▶ _Work item_
Provide again, from the entries below, every line from the one containing "SF Kids Play" through the one containing "poslední chvíle.", exactly as written, and no other line.

▶ _Given data_
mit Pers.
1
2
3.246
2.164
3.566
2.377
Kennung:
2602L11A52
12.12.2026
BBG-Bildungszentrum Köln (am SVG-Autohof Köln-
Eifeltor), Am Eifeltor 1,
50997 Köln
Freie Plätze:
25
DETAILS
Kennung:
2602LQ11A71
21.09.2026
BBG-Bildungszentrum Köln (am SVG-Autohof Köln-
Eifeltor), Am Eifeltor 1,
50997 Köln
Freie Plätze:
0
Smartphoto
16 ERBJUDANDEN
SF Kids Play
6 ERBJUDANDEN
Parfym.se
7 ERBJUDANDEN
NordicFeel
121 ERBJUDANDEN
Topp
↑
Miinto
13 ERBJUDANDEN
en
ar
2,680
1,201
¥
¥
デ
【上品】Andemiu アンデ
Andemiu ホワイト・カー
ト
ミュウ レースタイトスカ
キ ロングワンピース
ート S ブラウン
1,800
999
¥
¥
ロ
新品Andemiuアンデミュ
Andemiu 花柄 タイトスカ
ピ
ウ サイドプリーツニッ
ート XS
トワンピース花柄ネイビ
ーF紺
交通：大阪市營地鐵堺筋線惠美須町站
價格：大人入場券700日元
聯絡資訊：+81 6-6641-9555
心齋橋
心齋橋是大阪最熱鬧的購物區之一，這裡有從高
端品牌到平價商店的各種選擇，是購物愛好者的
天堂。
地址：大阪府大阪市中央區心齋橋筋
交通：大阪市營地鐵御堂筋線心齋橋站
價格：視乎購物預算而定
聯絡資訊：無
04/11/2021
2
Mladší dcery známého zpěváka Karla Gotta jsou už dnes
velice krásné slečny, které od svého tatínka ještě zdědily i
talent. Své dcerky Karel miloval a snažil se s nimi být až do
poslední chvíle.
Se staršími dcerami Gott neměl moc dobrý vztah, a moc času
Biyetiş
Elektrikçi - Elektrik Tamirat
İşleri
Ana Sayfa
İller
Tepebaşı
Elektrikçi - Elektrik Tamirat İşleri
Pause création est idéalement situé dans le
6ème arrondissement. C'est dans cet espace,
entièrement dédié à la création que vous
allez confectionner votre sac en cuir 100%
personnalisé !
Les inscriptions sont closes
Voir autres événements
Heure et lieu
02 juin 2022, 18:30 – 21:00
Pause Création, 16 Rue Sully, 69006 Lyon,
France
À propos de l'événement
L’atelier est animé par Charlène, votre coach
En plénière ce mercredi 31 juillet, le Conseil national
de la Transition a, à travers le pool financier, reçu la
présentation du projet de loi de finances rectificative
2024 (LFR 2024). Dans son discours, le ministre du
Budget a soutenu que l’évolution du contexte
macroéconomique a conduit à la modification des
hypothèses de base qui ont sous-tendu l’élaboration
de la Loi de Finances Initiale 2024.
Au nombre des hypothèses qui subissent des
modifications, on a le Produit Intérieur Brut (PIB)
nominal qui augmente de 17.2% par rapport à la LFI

▶ _Result_
SF Kids Play
6 ERBJUDANDEN
Parfym.se
7 ERBJUDANDEN
NordicFeel
121 ERBJUDANDEN
Topp
↑
Miinto
13 ERBJUDANDEN
en
ar
2,680
1,201
¥
¥
デ
【上品】Andemiu アンデ
Andemiu ホワイト・カー
ト
ミュウ レースタイトスカ
キ ロングワンピース
ート S ブラウン
1,800
999
¥
¥
ロ
新品Andemiuアンデミュ
Andemiu 花柄 タイトスカ
ピ
ウ サイドプリーツニッ
ート XS
トワンピース花柄ネイビ
ーF紺
交通：大阪市營地鐵堺筋線惠美須町站
價格：大人入場券700日元
聯絡資訊：+81 6-6641-9555
心齋橋
心齋橋是大阪最熱鬧的購物區之一，這裡有從高
端品牌到平價商店的各種選擇，是購物愛好者的
天堂。
地址：大阪府大阪市中央區心齋橋筋
交通：大阪市營地鐵御堂筋線心齋橋站
價格：視乎購物預算而定
聯絡資訊：無
04/11/2021
2
Mladší dcery známého zpěváka Karla Gotta jsou už dnes
velice krásné slečny, které od svého tatínka ještě zdědily i
talent. Své dcerky Karel miloval a snažil se s nimi být až do
poslední chvíle.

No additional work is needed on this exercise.